Interface Toggle (Bounce)
Section titled “Interface Toggle (Bounce)”Disable and re-enable an interface — useful for resetting a link without a full reboot:
/system script add name=bounce-wan \ policy=read,write \ source={ :local iface "ether1" :log info ("Bouncing " . $iface) /interface disable $iface :delay 10s /interface enable $iface :log info ($iface . " re-enabled") }
# Schedule a weekly bounce during maintenance window/system scheduler add \ name=weekly-wan-bounce \ start-date=jan/01/1970 \ start-time=04:00:00 \ interval=1w \ on-event=bounce-wan \ policy=read,write \ comment="Weekly WAN interface bounce"To trigger the bounce immediately for testing:
/system script run bounce-wanPermissions and Policy
Section titled “Permissions and Policy”Each scheduler entry has its own policy flag set. When a scheduled task calls a named script, RouterOS checks that the intersection of the scheduler policy and the script policy is sufficient to perform the operations in the script.

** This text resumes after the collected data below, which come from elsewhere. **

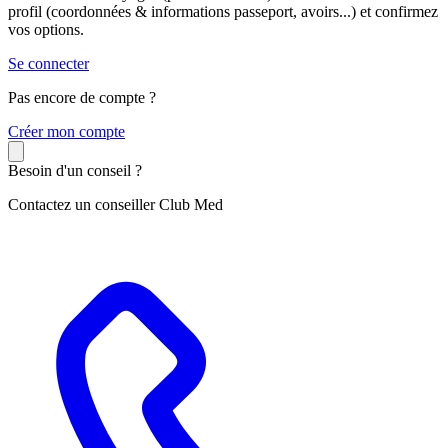
profil (coordonnées & informations passeport, avoirs...) et confirmez
vos options.
Se connecter
Pas encore de compte ?
C
réer mon compte
Besoin d'un conseil ?
Contactez un conseiller Club Med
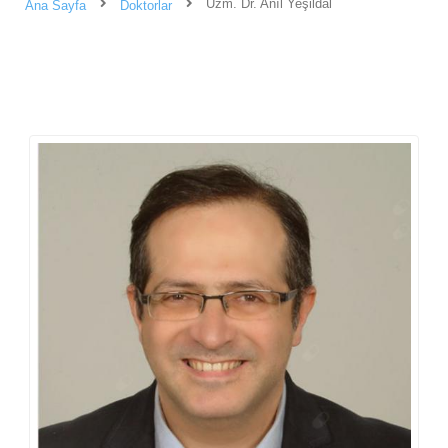
Uzm. Dr. Anıl Yeşildal
Ana Sayfa
Doktorlar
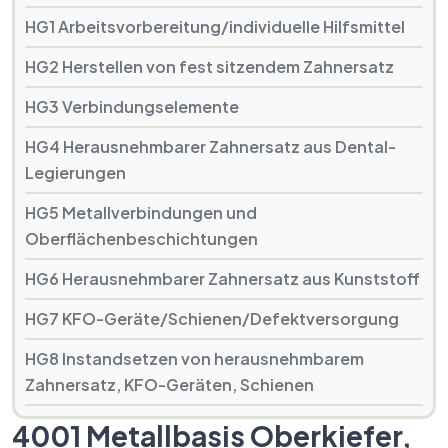
HG1 Arbeitsvorbereitung/individuelle Hilfsmittel
HG2 Herstellen von fest sitzendem Zahnersatz
HG3 Verbindungselemente
HG4 Herausnehmbarer Zahnersatz aus Dental-
Legierungen
HG5 Metallverbindungen und
Oberflächenbeschichtungen
HG6 Herausnehmbarer Zahnersatz aus Kunststoff
HG7 KFO-Geräte/Schienen/Defektversorgung
HG8 Instandsetzen von herausnehmbarem
Zahnersatz, KFO-Geräten, Schienen
4001 Metallbasis Oberkiefer,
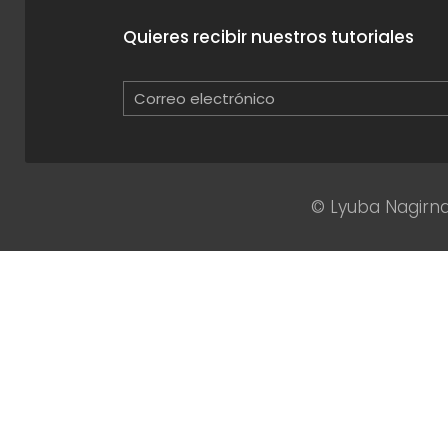
Quieres recibir nuestros tutoriales
© Lyuba Nagirna 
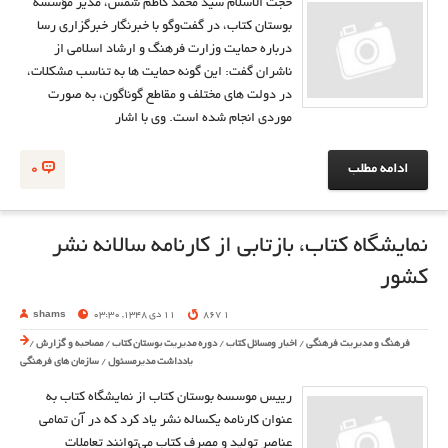
حجت الاسلام سيد محمد كاظم شمس، مدير مؤسسه
بوستان كتاب، در گفت‌و‌گو با خبرنگار خبرگزاري رسا
درباره حمايت وزارت فرهنگ و ارشاد اسلامي از
ناشران گفت: اين گونه حمايت ها به تناسب مشكلات،
در دولت هاي مختلف و مقاطع گوناگون، به صورت
موردي انجام شده است. وي با اشار
ادامه مطلب
0
نمايشگاه كتاب، بازتابی از كارنامه سالانه نشر
كشور
1 867
11 دی 1348, 03:30
shams
فرهنگ و مدیریت فرهنگی
/
اخبار ومسائل کتاب
/
دوره مدیریت بوستان کتاب
/
مصاحبه و گزارش
/
یادداشت مدیرمسئول
/
سازمان های فرهنگی
رييس موسسه بوستان كتاب از نمايشگاه كتاب به
عنوان كارنامه يكساله نشر ياد كرد كه در آن تمامي
عناصر توليد و مصرف كتاب مي‌توانند تعاملات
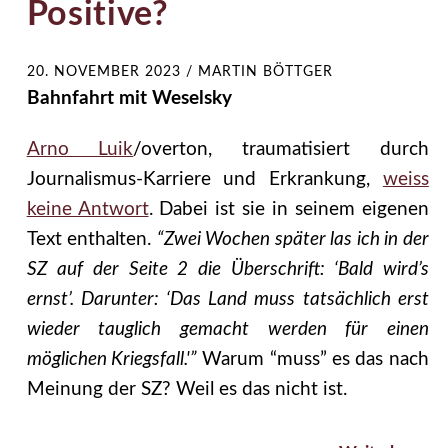
Positive?
20. NOVEMBER 2023
/
MARTIN BÖTTGER
Bahnfahrt mit Weselsky
Arno Luik
/overton, traumatisiert durch
Journalismus-Karriere und Erkrankung,
weiss
keine Antwort
. Dabei ist sie in seinem eigenen
Text enthalten.
“Zwei Wochen später las ich in der
SZ auf der Seite 2 die Überschrift: ‘Bald wird’s
ernst’. Darunter: ‘Das Land muss tatsächlich erst
wieder tauglich gemacht werden für einen
möglichen Kriegsfall.'”
Warum “muss” es das nach
Meinung der SZ? Weil es das nicht ist.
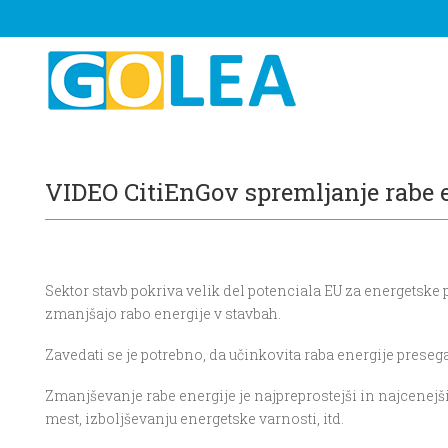
VIDEO CitiEnGov spremljanje rabe e
Sektor stavb pokriva velik del potenciala EU za energetske 
zmanjšajo rabo energije v stavbah.
Zavedati se je potrebno, da učinkovita raba energije preseg
Zmanjševanje rabe energije je najpreprostejši in najcenej
mest, izboljševanju energetske varnosti, itd.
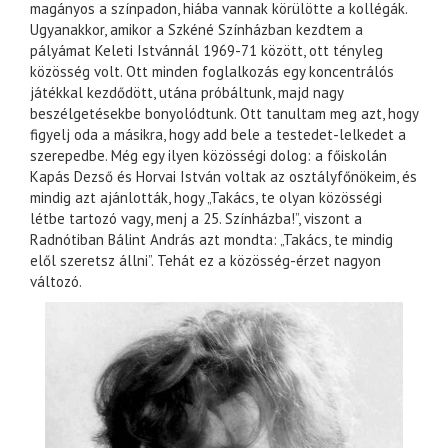
magányos a színpadon, hiába vannak körülötte a kollégák.
Ugyanakkor, amikor a Szkéné Színházban kezdtem a
pályámat Keleti Istvánnál 1969-71 között, ott tényleg
közösség volt. Ott minden foglalkozás egy koncentrálós
játékkal kezdődött, utána próbáltunk, majd nagy
beszélgetésekbe bonyolódtunk. Ott tanultam meg azt, hogy
figyelj oda a másikra, hogy add bele a testedet-lelkedet a
szerepedbe. Még egy ilyen közösségi dolog: a főiskolán
Kapás Dezső és Horvai István voltak az osztályfőnökeim, és
mindig azt ajánlották, hogy „Takács, te olyan közösségi
létbe tartozó vagy, menj a 25. Színházba!”, viszont a
Radnótiban Bálint András azt mondta: „Takács, te mindig
elől szeretsz állni”. Tehát ez a közösség-érzet nagyon
változó.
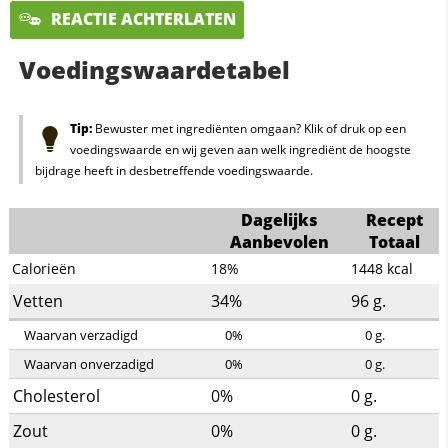
REACTIE ACHTERLATEN
Voedingswaardetabel
Tip:
Bewuster met ingrediënten omgaan? Klik of druk op een
voedingswaarde en wij geven aan welk ingrediënt de hoogste
bijdrage heeft in desbetreffende voedingswaarde.
Dagelijks
Recept
Aanbevolen
Totaal
Calorieën
18%
1448
kcal
Vetten
34%
96
g.
Waarvan verzadigd
0%
0
g.
Waarvan onverzadigd
0%
0
g.
Cholesterol
0%
0
g.
Zout
0%
0
g.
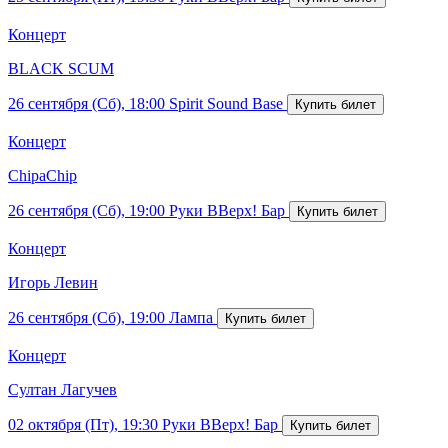
Концерт
BLACK SCUM
26 сентября (Сб), 18:00
Spirit Sound Base
Концерт
ChipaChip
26 сентября (Сб), 19:00
Руки ВВерх! Бар
Концерт
Игорь Левин
26 сентября (Сб), 19:00
Лампа
Концерт
Султан Лагучев
02 октября (Пт), 19:30
Руки ВВерх! Бар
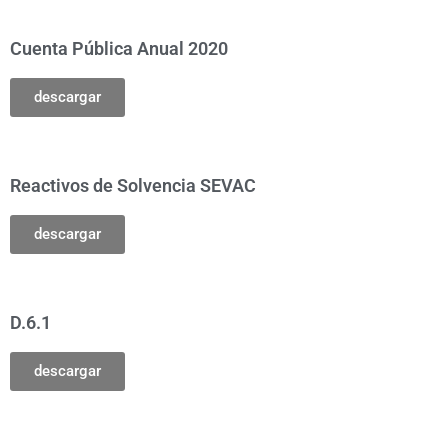
Cuenta Pública Anual 2020
descargar
Reactivos de Solvencia SEVAC
descargar
D.6.1
descargar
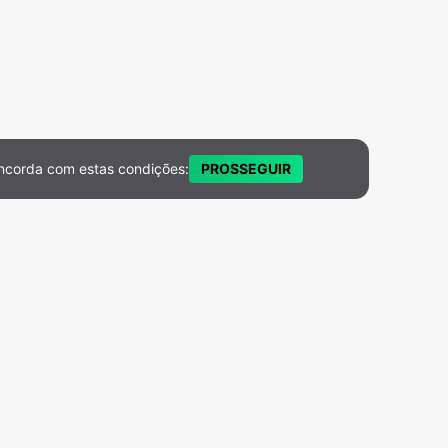
ncorda com estas condições:
PROSSEGUIR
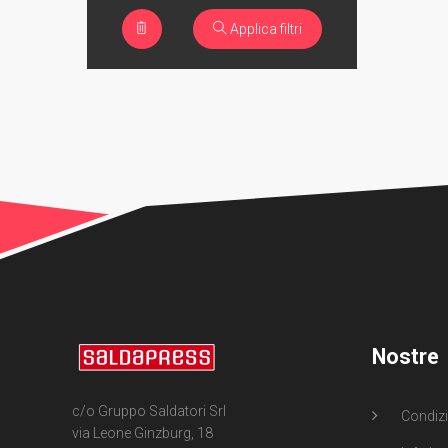
Applica filtri
Nostre
c/o Gruppo Saldatori Srl
Condizi
via Leone Ginzburg, 18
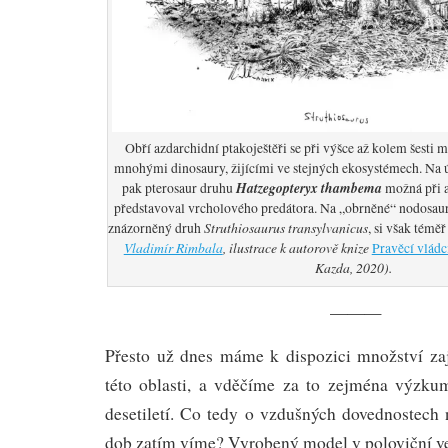
Obří azdarchidní ptakoještěři se při výšce až kolem šesti m
mnohými dinosaury, žijícími ve stejných ekosystémech. N
Hatzegopteryx thambema
pak pterosaur druhu
možná při a
představoval vrcholového predátora. Na „obrněné“ nodosaur
Struthiosaurus transylvanicus
znázorněný druh
, si však téměř
Vladimír Rimbala
, ilustrace k autorově knize
Pravěcí vládc
Kazda, 2020).
———
Přesto už dnes máme k dispozici množství za
této oblasti, a vděčíme za to zejména výzku
desetiletí. Co tedy o vzdušných dovednostech 
dob zatím víme? Vyrobený model v poloviční veli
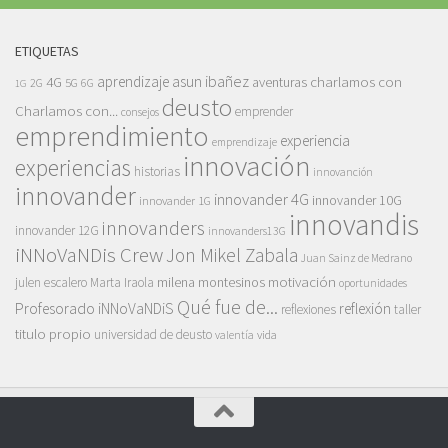
ETIQUETAS
asun ibañez
4G
aprendizaje
charlamos con
aventuras
5G
2G
6G
1G
deusto
Charlamos con...
emprender
consejos
emprendimiento
experiencia
emprendizaje
innovación
experiencias
historias
innovanción
innovander
innovander 4G
innovander 10G
innovander 1G
innovandis
innovanders
innovander 12G
innovanders13G
iNNoVaNDis Crew
Jon Mikel Zabala
Juan Sainz de Medrano
motivación
milena montesinos
julen escalero
Marta Iraola
oportunidades
Qué fue de...
Profesorado iNNoVaNDiS
reflexión
reflexiones
taller
titulo propio
universidad de deusto
vida
valentía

If a script requires write permission but the scheduler entry’s policy does not include write, the task will fail with a permissions error.
dont-require-permissions
Section titled “dont-require-permissions”For scripts that need to run from the scheduler without strict policy matching, set dont-require-permissions=yes on the script:
/system script set my-script dont-require-permissions=yesUse this only for trusted, internally maintained scripts. It bypasses all permission checks for that script regardless of which facility calls it.
Troubleshooting
Section titled “Troubleshooting”Task Not Running
Section titled “Task Not Running”-
Check the task is enabled:
/system scheduler printDisabled entries are flagged with
X. -
Verify
next-runis populated and in the future:/system scheduler print detail -
Confirm system time is correct — tasks will not trigger if the clock is wrong:
/system clock print
Task Runs but Produces No Effect
Section titled “Task Runs but Produces No Effect”-
Check the system log for script errors:
/log print where topics~"script" -
Confirm the scheduler policy includes the permissions the script needs (e.g.,
writefor configuration changes,testfor ping/traceroute). -
Try running the underlying script manually to reproduce the error interactively:
/system script run task-name
Overlapping Executions
Section titled “Overlapping Executions”If a task takes longer than its interval, RouterOS will not start a second instance — the current run continues and the next trigger is skipped. To avoid missed runs, set interval to be safely longer than the maximum expected execution time.
Permission Denied Errors
Section titled “Permission Denied Errors”If the log shows permission denied for a scheduled script:
- Check the policy flags on both the scheduler entry and the script.
- Ensure required flags (e.g.,
write,policy,sensitive) are present on the scheduler entry. - Consider
dont-require-permissions=yeson the script if the execution context cannot hold the required flags.